Records for this exercise START

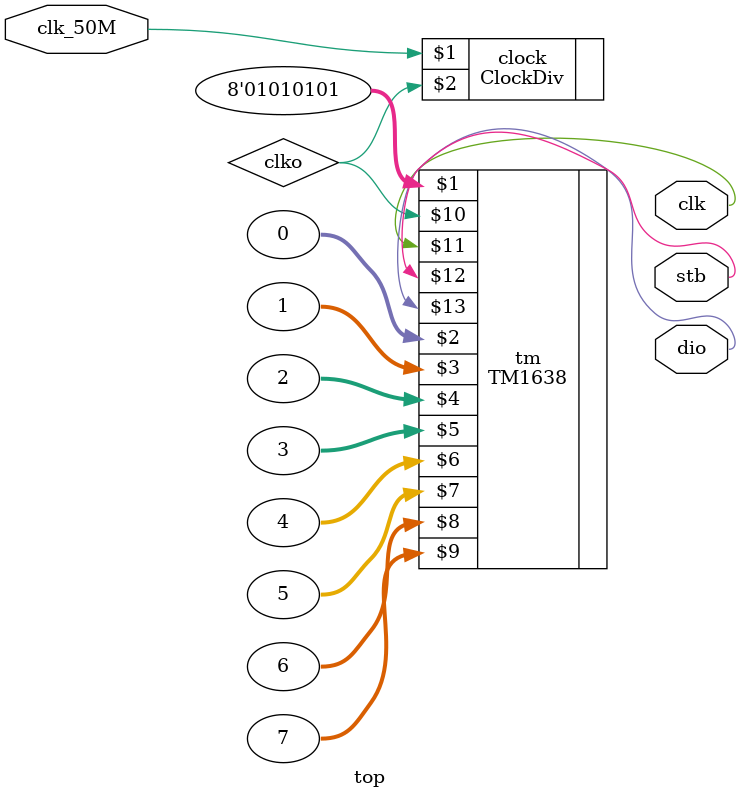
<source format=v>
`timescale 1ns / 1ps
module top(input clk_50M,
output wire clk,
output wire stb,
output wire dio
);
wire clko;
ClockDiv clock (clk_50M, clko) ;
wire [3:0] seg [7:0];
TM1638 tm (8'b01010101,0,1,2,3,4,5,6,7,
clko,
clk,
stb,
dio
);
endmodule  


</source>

Records for this exercise END
Records for this exercise START

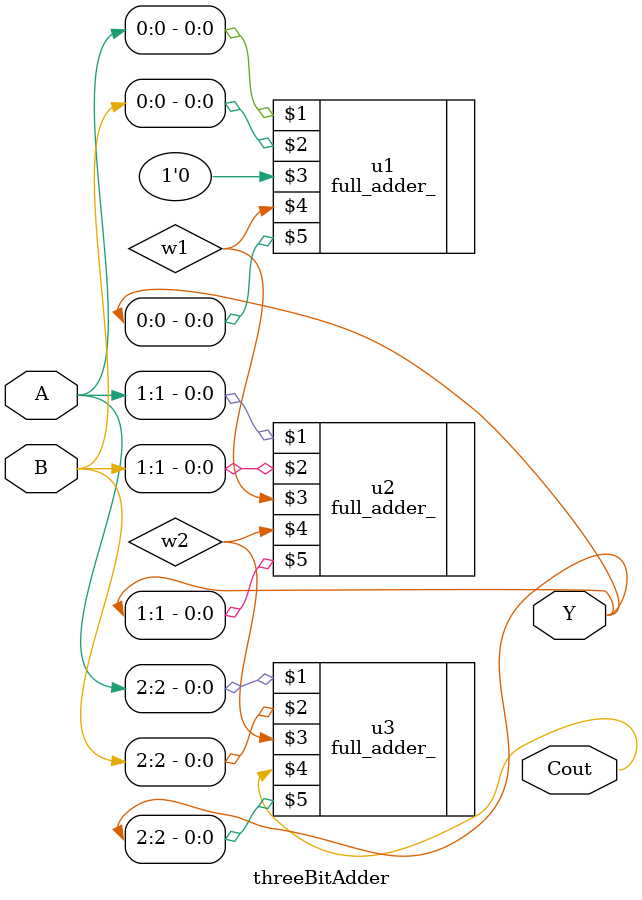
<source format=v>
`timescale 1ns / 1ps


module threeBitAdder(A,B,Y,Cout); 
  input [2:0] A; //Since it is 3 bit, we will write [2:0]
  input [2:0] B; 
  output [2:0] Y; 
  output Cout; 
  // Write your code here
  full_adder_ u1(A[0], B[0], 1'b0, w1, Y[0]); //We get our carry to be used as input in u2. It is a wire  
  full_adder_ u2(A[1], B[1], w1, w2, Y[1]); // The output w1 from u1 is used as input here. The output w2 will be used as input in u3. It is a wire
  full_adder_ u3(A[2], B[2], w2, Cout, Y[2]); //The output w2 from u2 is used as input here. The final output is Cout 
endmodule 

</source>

Records for this exercise END
Records for this exercise START

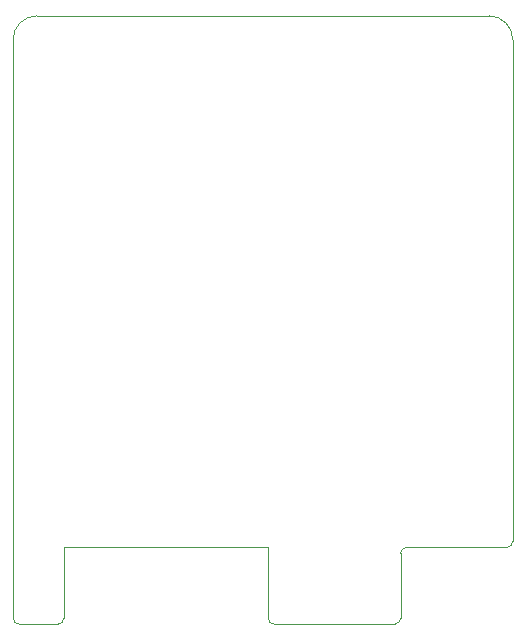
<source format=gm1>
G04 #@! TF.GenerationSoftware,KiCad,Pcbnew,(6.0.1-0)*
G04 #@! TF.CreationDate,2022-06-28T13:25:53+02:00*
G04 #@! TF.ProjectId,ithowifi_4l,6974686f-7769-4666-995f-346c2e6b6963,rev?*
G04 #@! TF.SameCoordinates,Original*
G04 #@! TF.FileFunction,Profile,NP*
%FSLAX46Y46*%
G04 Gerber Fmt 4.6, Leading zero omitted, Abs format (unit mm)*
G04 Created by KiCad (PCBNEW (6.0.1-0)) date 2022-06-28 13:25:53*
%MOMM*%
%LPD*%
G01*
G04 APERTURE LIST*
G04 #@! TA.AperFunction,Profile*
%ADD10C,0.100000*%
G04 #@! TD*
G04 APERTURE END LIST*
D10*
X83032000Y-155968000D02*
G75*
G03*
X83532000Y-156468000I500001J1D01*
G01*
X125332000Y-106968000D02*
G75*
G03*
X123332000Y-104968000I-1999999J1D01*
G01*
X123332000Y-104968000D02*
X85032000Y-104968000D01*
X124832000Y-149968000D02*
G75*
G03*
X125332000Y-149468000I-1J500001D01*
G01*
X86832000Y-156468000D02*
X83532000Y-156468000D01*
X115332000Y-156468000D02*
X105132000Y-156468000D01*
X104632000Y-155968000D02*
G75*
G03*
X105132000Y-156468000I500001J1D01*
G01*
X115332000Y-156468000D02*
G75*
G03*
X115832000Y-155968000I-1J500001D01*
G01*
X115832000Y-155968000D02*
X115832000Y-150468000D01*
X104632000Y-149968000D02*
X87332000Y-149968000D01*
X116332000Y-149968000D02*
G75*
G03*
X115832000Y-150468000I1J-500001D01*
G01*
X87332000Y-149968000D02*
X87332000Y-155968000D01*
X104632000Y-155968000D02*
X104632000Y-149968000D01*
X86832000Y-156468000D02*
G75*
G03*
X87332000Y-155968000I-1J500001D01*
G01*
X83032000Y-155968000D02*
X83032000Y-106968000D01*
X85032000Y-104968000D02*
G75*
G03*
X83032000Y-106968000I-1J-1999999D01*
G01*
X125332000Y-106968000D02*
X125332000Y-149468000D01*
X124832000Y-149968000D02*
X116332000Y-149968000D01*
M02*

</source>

Records for this exercise END

> _Goal of the exercise_
Using the listing above, locate the lines that hold "wire" and copy each one.

> _Exercise response_
output wire clk,
output wire stb,
output wire dio
wire clko;
wire [3:0] seg [7:0];
  full_adder_ u1(A[0], B[0], 1'b0, w1, Y[0]); //We get our carry to be used as input in u2. It is a wire  
  full_adder_ u2(A[1], B[1], w1, w2, Y[1]); // The output w1 from u1 is used as input here. The output w2 will be used as input in u3. It is a wire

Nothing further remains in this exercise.